Sunday, I did not want to go to church. I allowed the enemy to make me feel worthless, but I forced myself to go. Our pastor, Pastor Kevin Garman, preached a message I needed to hear, reminding us that, “The thief does not come except to steal, and to kill, and to destroy. I have come that they may have life, and that they may have it more abundantly.” (John 10:10 – NKJV) Also, “Be sober, be vigilant; because your adversary the devil walks about like a roaring lion, seeking whom he may devour.” (I Peter 5:8). I not only allowed the enemy to plant this thought of worthlessness in my head, I was nurturing the seed, feeding it, helping it grow.
God continued to remind me of His value for me when the majority of my students were genuinely upset that I would be leaving, most telling me that I am one of their all time favorite teachers. That warmed my heart, knowing that I made a difference to them. My colleagues also told me how good a teacher they believe me to be. Coming from fellow teachers who are far more seasoned than me meant a great deal.

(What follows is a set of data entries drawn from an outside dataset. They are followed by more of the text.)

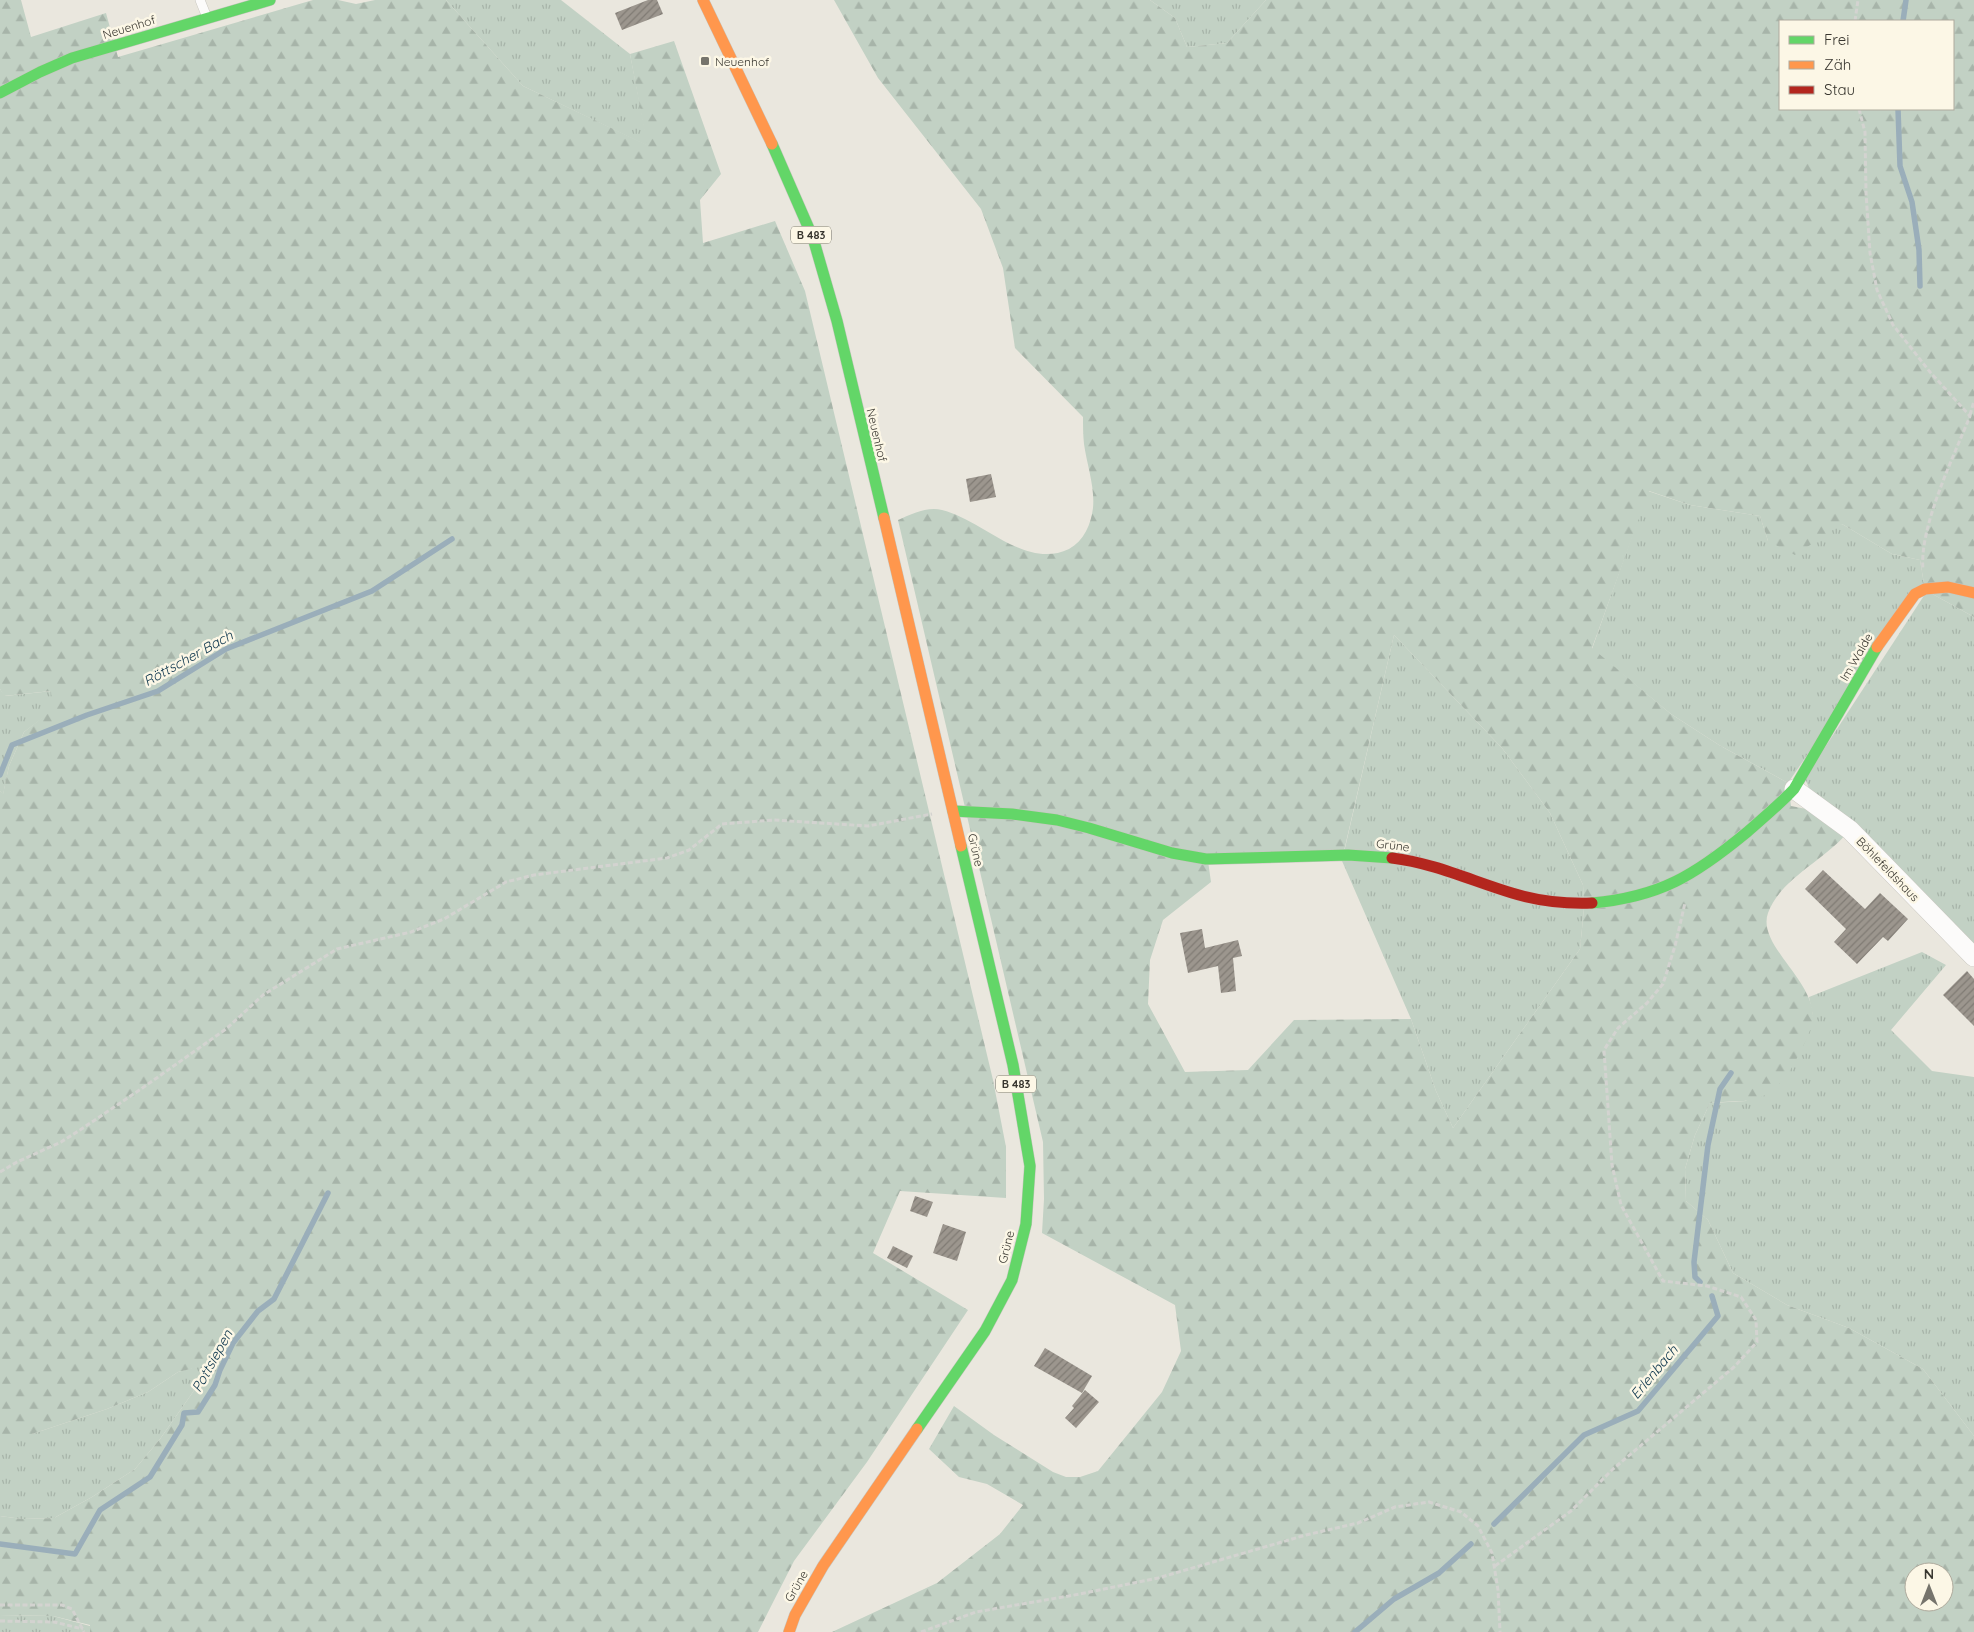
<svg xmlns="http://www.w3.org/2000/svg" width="1974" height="1632" font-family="Quicksand,sans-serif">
  <defs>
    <pattern id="grass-tufts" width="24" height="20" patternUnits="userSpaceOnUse" patternTransform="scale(1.25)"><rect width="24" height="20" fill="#c2d1c4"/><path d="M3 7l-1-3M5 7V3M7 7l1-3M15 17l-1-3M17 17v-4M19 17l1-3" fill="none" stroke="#a7b4a9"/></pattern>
    <pattern id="forest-firs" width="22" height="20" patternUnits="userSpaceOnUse" patternTransform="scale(1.25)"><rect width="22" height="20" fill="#c2d1c4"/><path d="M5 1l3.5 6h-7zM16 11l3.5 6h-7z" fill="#a7b4a9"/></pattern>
    <pattern id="building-hatch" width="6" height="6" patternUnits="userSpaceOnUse" patternTransform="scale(1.25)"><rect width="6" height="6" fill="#9c968e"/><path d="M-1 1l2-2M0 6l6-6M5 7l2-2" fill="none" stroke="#807b74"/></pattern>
  </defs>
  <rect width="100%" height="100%" fill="#eae7de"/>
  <g fill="url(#grass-tufts)">
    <path d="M446,0H561L630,54L648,146L523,86Z"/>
    <path d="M1150,0H1266L1227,43L1187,47L1175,18Z"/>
    <path d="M1648,491L1690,505L1760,516L1768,541L1842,524L1892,554L1920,560L1924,584L1788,783L1719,745L1671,714L1592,649Z"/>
    <path d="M1927,591L1974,617V951L1810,791L1805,778Z"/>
    <path d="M1394,635L1502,748L1550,813L1583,885L1584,908L1580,949L1453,1128L1436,1091L1411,1019L1342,861Z"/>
    <path d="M0,689L5,696L52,691V711L24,732L9,766L3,795L0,791Z"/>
    <path d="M1922,952L1946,965L1891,1030L1932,1071L1974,1077V1436L1923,1369L1849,1328L1787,1305L1733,1273L1708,1220L1686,1201L1685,1169L1695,1135L1710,1103L1746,1101L1813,1016L1809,997Z"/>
    <path d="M207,1364L193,1392L160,1439L135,1469L92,1497L54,1518L22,1519L0,1516V1434H32L107,1409L148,1392L178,1372Z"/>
    <path d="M0,1615L53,1616L90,1626V1632H0Z"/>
  </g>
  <g fill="url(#forest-firs)" fill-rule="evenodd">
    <path d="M0,0H21L31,37L106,13L118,57L313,0H338L356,4L375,0H446L523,86L647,145L630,54L674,41L721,174L700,200L703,243L775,221L805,291L993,1080L1006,1147V1198L900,1191L873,1253L968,1310L867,1462L794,1561L758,1632H90V1625L53,1616L0,1615V1516L22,1519L54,1518L92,1497L135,1469L160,1439L193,1392L207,1365L178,1372L148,1392L107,1409L32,1434H0V791L3,794L9,766L24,732L52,710L51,691L4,696L0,689Z"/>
    <path d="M834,0H1150L1175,18L1187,47L1227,43L1266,0H1974V617L1927,591L1924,584L1920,560L1892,554L1842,524L1795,555L1768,541L1760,516L1690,505L1649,491L1592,648L1671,714L1719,745L1788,783L1791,806L1822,812L1847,833C1825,860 1780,879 1768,913C1757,944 1811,978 1813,1015C1813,1028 1805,1042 1799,1054C1788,1077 1772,1099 1744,1101C1733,1101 1722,1102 1710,1103L1695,1135L1685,1169L1686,1201L1708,1220L1733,1273L1787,1305L1849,1328L1923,1369L1974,1436V1632H832L937,1583L1000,1534L1023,1505L987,1484L959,1477L929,1449L954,1406L994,1435L1053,1472L1066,1477H1080L1098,1471L1162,1392L1181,1351L1175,1305L1042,1233L1044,1199L1043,1142L898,520C911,514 928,506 942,510C983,520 1025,570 1069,549C1084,541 1091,524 1093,508C1095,487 1087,465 1084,444C1083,435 1083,426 1083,417L1015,348L1003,268L981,209L878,78ZM1780,21H1953V109H1780ZM1394,635L1502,748L1550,813L1583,885L1584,908L1580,949L1453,1128L1436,1091L1411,1019L1294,1020L1248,1070L1185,1072L1148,1004L1150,960L1163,920L1211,882L1207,854L1344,851ZM1914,1572H1944V1602H1914Z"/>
  </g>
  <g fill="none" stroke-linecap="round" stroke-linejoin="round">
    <g stroke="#9aaeba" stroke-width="5.5">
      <path d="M1903,21L1906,0"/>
      <path d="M1898,109L1900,166L1912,202L1919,250L1920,286"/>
      <path d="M0,775L12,745L87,715L158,691L226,649L372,591L452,539"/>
      <path d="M1700,1282L1695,1277L1694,1262L1708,1145L1720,1089L1731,1073"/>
      <path d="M1494,1524L1584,1435L1638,1411L1718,1316L1712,1296"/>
      <path d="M0,1544L75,1554L100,1510L150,1477L182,1425L184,1413L198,1412L215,1385L220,1370L233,1343L258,1311L274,1299L328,1193"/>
      <path d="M1355,1632L1394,1599L1439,1573L1471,1544"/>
    </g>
  </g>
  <g fill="url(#building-hatch)">
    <path d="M648,0H657L663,14L622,30L615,13Z"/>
    <path d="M991,474L996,497L970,502L966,479Z"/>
    <path d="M1823,870L1865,909L1880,893L1908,919L1888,941L1883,937L1857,964L1834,942L1846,929L1805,889Z"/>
    <path d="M1202,929L1205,948L1238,940L1242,956L1233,958L1236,991L1221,993L1218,966L1188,973L1180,933Z"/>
    <path d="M1967,971L1974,979V1026L1943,995Z"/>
    <path d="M915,1196L933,1202L927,1217L910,1211Z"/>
    <path d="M943,1224L966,1232L957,1261L933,1253Z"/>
    <path d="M893,1246L913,1256L907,1268L887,1258Z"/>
    <path d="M1045,1348L1092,1376L1082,1393L1034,1366Z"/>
    <path d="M1085,1390L1099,1402L1076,1428L1065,1418L1074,1408L1072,1406Z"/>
  </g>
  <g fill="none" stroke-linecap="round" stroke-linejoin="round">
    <defs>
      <path id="lane" d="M200,0L206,15"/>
      <path id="street" d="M1794,789L1850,830L1974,957"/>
      <g id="fast">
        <path d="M0,93L40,72L72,58L270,0"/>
        <path d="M772,144L813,238L837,321L884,518"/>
        <path d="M953,811L1012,814L1057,820L1089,828L1172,853L1206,859L1348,855L1392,858"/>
        <path d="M1592,903C1660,897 1695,875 1746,833C1762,819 1779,805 1794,789L1877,647"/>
        <path d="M917,1429L985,1331L1012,1280L1026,1224L1030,1166L1013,1065L961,846"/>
      </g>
      <g id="slow">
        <path d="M703,0L772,144"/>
        <path d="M884,518L961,846"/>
        <path d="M1877,647L1915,594L1925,589L1948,587L1974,593"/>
        <path d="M789,1632L795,1615L823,1566L917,1429"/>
      </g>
      <path id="jam" d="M1392,858C1434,863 1472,881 1512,893C1538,901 1565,904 1592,903"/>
    </defs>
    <use href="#lane" stroke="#c7c5be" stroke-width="10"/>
    <use href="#street" stroke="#c7c5be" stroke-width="20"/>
    <use href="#fast" stroke="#c7c5be" stroke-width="12"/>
    <use href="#slow" stroke="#c7c5be" stroke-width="12"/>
    <use href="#jam" stroke="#c7c5be" stroke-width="12"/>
    <g stroke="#d3d3d0" stroke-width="3" stroke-dasharray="5 2.5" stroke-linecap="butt">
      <path d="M1855,21L1858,0"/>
      <path d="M1859,109L1865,132L1866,193L1870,253L1877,290L1893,325L1930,372L1970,416C1954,456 1919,527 1923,569"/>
      <path d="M1970,415L1974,401"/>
      <path d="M0,1172L17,1162L61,1142L80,1130L141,1089L226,1029L263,995L337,949L411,932L444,919L506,882L534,875L667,858L689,850L722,824L774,820L868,826L932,814"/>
      <path d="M1495,1566L1571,1511L1613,1469L1734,1367L1757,1342L1756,1320L1741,1297L1707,1286L1663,1281L1621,1205L1612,1165L1604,1050L1618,1028L1647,1003L1663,984L1675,946L1685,903"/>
      <path d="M0,1605H62L72,1609L84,1632"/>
      <path d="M0,1621L54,1622L83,1629"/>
      <path d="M921,1632L976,1612L1080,1594L1158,1578L1306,1535L1358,1523L1395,1507L1429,1502L1461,1512L1478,1526L1492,1553L1498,1590L1500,1632"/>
    </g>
    <use href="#lane" stroke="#fcfbfa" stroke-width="9"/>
    <use href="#street" stroke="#fcfbfa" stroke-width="19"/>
    <use href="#fast" stroke="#63d668" stroke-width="11"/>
    <use href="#slow" stroke="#ff974d" stroke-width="11"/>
    <use href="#jam" stroke="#b3261e" stroke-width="11"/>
  </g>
  <rect fill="#76746c" stroke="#fcf7e6" stroke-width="2" x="700" y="56" width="10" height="10" rx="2.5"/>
  <g text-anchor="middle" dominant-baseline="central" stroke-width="5" stroke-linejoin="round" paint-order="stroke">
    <g fill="#fcf7e6" stroke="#737066" stroke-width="1">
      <rect x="791" y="226.5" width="40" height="17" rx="4"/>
      <rect x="996" y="1075.5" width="40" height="17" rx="4"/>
    </g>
    <g font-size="11" font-weight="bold" fill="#38362f">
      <text x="811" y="235">B 483</text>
      <text x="1016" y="1084">B 483</text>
    </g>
    <g font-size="12" fill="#38362f" stroke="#fcf7e6">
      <text transform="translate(129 27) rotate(-17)">Neuenhof</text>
      <text transform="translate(877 435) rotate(77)">Neuenhof</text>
      <text transform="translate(1856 657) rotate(-60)">Im Walde</text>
      <text transform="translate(1393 845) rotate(7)">Grüne</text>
      <text transform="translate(976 850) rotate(77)">Grüne</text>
      <text transform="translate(1888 869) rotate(46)">Böhlefeldshaus</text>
      <text transform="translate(1006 1247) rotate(-76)">Grüne</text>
      <text transform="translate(796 1586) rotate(-60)">Grüne</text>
    </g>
    <g font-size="12" fill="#38362f" stroke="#fcf7e6" text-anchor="start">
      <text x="715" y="61">Neuenhof</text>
    </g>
    <g font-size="14" font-style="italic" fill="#0b344c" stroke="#fcf7e6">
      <text transform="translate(188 658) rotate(-29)">Röttscher Bach</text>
      <text transform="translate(212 1361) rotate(-61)">Pottsiepen</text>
      <text transform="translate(1654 1372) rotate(-50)">Erlenbach</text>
    </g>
  </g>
  <rect x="1779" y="20" width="175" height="90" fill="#fcf7e6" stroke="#aeaa9d"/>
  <rect x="1789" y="36" width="25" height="8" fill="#63d668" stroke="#aeaa9d"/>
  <text x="1824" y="45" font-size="15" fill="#38362f">Frei</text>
  <rect x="1789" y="61" width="25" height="8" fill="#ff974d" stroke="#aeaa9d"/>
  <text x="1824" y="70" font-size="15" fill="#38362f">Zäh</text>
  <rect x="1789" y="86" width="25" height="8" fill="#b3261e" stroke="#aeaa9d"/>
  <text x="1824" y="95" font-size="15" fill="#38362f">Stau</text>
  <g transform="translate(1929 1587)"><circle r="24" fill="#fcf7e6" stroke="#aeaa9d"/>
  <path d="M0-4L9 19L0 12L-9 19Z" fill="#76746c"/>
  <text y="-8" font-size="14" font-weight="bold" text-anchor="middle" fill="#38362f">N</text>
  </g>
</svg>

I am laid off, but I am at peace. Christian, my son, needs a full-time person on call, and until we find someone we can count on, that person is Dad. I will also be using this time to complete my graduate degree in education to maintain my certification. Thankfully, we have been through this before, and I’ve become a pretty decent Mr. Mom, so while I search for a new teaching position, I will not be idle. I believe God has a definite plan for me during this season and He has never let me down. I learned a lot of lessons at that school and I am very thankful for the experience. My confidence as a teacher has soared. I made mistakes, and learned how to adjust them, better preparing me for that next teaching assignment, and I am eager for it. I love teaching.
I am a rejuvenated man on a mission. The grace of God is so good, sending His comfort with a word in season.
17 For our present troubles are small and won’t last very long. Yet they produce for us a glory that vastly outweighs them and will last forever!
18 So we don’t look at the troubles we can see now; rather, we fix our gaze on things that cannot be seen. For the things we see now will soon be gone, but the things we cannot see will last forever.